■ Extracted entries ■
━━━

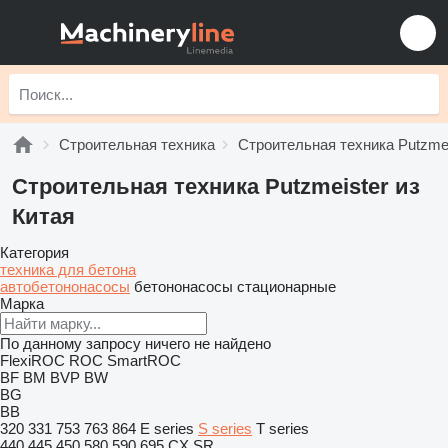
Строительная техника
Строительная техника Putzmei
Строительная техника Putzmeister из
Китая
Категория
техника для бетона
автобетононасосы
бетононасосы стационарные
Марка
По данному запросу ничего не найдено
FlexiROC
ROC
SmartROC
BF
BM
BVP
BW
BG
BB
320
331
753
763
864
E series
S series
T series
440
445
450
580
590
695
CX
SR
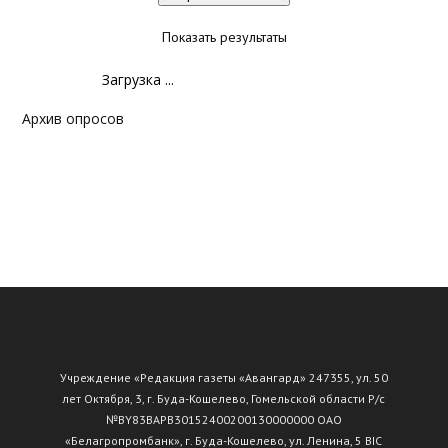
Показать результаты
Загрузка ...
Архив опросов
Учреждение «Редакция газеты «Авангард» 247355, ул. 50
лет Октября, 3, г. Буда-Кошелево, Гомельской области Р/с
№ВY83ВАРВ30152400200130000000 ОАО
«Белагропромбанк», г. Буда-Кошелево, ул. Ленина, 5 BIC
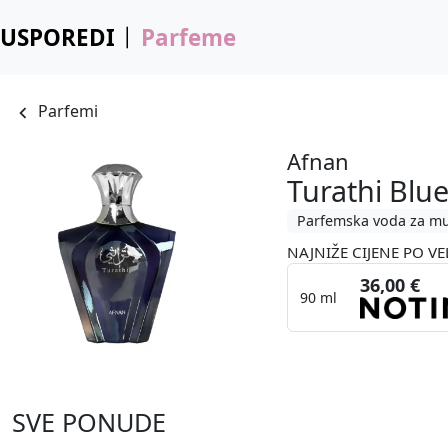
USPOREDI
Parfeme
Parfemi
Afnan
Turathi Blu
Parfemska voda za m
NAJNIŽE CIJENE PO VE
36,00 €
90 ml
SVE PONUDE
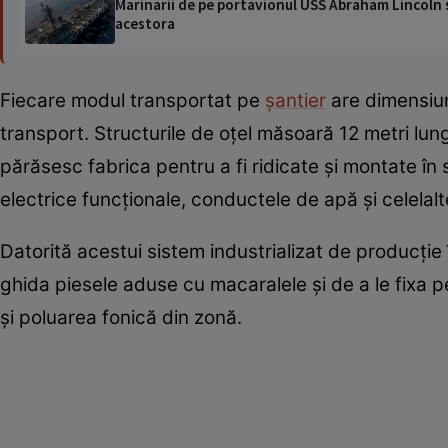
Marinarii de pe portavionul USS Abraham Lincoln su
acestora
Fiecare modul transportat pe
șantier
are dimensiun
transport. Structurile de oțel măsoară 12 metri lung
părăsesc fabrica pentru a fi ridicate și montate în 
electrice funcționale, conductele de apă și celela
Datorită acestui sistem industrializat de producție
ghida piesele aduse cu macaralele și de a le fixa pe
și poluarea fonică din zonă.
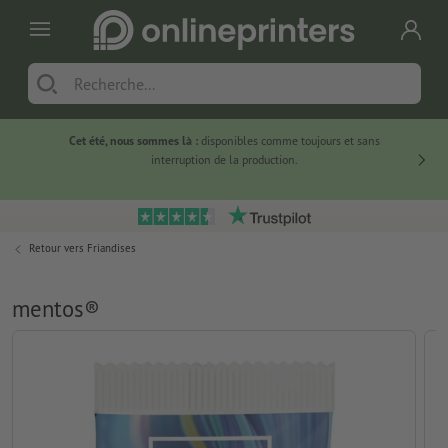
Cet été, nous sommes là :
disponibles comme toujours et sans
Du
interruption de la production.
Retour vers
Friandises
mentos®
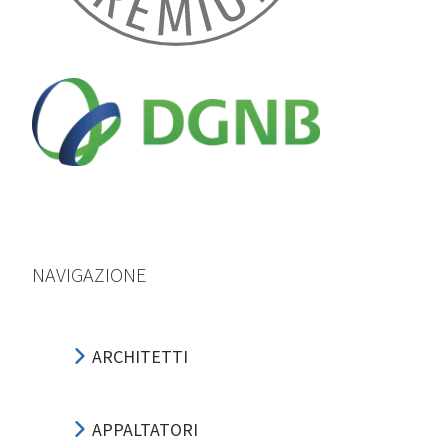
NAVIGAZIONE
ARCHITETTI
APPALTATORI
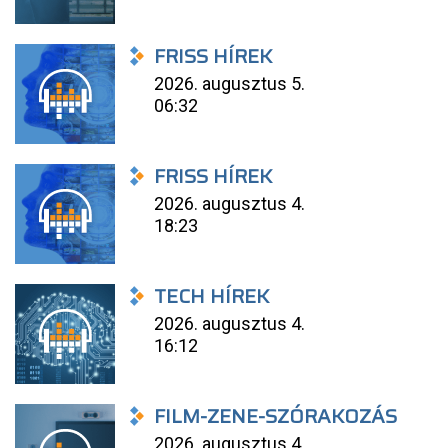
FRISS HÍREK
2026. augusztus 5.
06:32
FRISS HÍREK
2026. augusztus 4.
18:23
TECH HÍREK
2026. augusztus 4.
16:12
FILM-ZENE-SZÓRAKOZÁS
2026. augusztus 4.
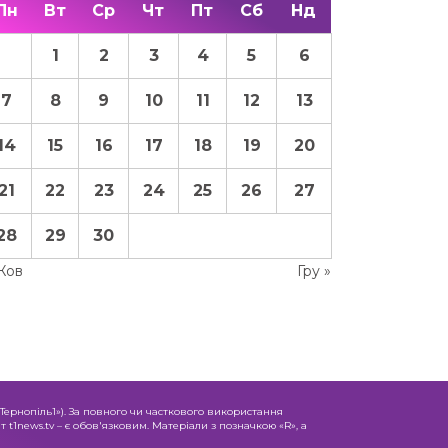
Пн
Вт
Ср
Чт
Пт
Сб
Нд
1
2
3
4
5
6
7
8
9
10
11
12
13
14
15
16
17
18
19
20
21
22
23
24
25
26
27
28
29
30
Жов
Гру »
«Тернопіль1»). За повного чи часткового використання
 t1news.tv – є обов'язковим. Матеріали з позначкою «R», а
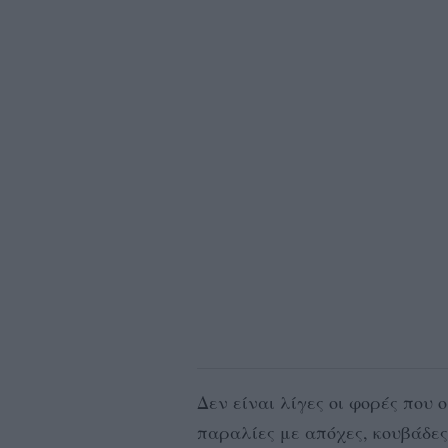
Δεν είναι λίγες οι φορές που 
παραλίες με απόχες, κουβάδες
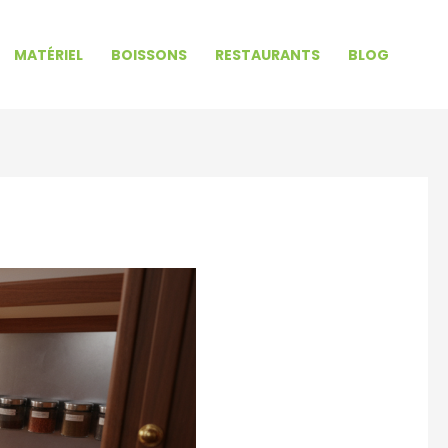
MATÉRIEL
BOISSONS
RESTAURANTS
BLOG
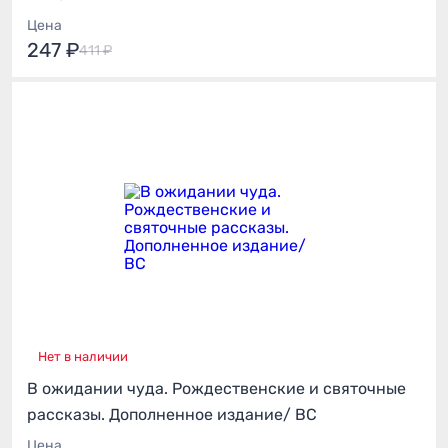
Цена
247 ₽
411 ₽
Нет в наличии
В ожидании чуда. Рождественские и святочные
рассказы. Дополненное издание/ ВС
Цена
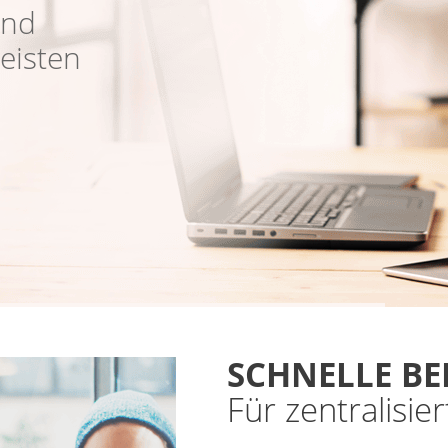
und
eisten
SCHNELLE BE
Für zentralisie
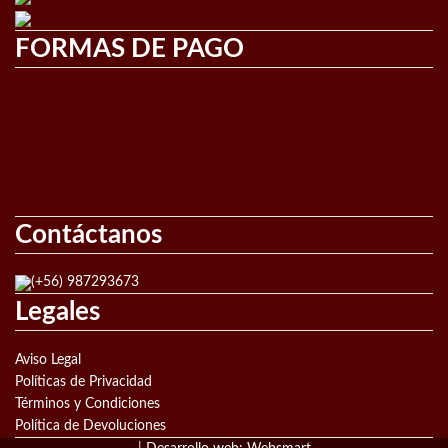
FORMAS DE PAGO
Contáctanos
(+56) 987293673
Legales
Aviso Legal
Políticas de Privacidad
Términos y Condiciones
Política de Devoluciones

━━━

■ Task prompt ■
Please copy the records from their start through the line that contains "παραλίες με απόχες, κουβάδες", changing every "Строительная техника" to "Спецтехника" and leaving everything else as it is. Omit the pictures.

■ The answer ■
Спецтехника
Спецтехника Putzmei
Спецтехника Putzmeister из
Китая
Категория
техника для бетона
автобетононасосы
бетононасосы стационарные
Марка
По данному запросу ничего не найдено
FlexiROC
ROC
SmartROC
BF
BM
BVP
BW
BG
BB
320
331
753
763
864
E series
S series
T series
440
445
450
580
590
695
CX
SR
Показать результаты
Загрузка ...
Архив опросов
Учреждение «Редакция газеты «Авангард» 247355, ул. 50
лет Октября, 3, г. Буда-Кошелево, Гомельской области Р/с
№ВY83ВАРВ30152400200130000000 ОАО
«Белагропромбанк», г. Буда-Кошелево, ул. Ленина, 5 BIC
USPOREDI
Parfeme
Parfemi
Afnan
Turathi Blu
Parfemska voda za m
NAJNIŽE CIJENE PO VE
36,00 €
90 ml
SVE PONUDE
Marinarii de pe portavionul USS Abraham Lincoln su
acestora
Fiecare modul transportat pe
șantier
are dimensiun
transport. Structurile de oțel măsoară 12 metri lung
părăsesc fabrica pentru a fi ridicate și montate în 
electrice funcționale, conductele de apă și celela
Datorită acestui sistem industrializat de producție
ghida piesele aduse cu macaralele și de a le fixa pe
și poluarea fonică din zonă.
Cet été, nous sommes là :
disponibles comme toujours et sans
Du
interruption de la production.
Retour vers
Friandises
mentos®
NAVIGAZIONE
ARCHITETTI
APPALTATORI
FRISS HÍREK
2026. augusztus 5.
06:32
FRISS HÍREK
2026. augusztus 4.
18:23
TECH HÍREK
2026. augusztus 4.
16:12
FILM-ZENE-SZÓRAKOZÁS
2026. augusztus 4.
Пн
Вт
Ср
Чт
Пт
Сб
Нд
1
2
3
4
5
6
7
8
9
10
11
12
13
14
15
16
17
18
19
20
21
22
23
24
25
26
27
28
29
30
Жов
Гру »
«Тернопіль1»). За повного чи часткового використання
 t1news.tv – є обов'язковим. Матеріали з позначкою «R», а
Δεν είναι λίγες οι φορές που 
παραλίες με απόχες, κουβάδες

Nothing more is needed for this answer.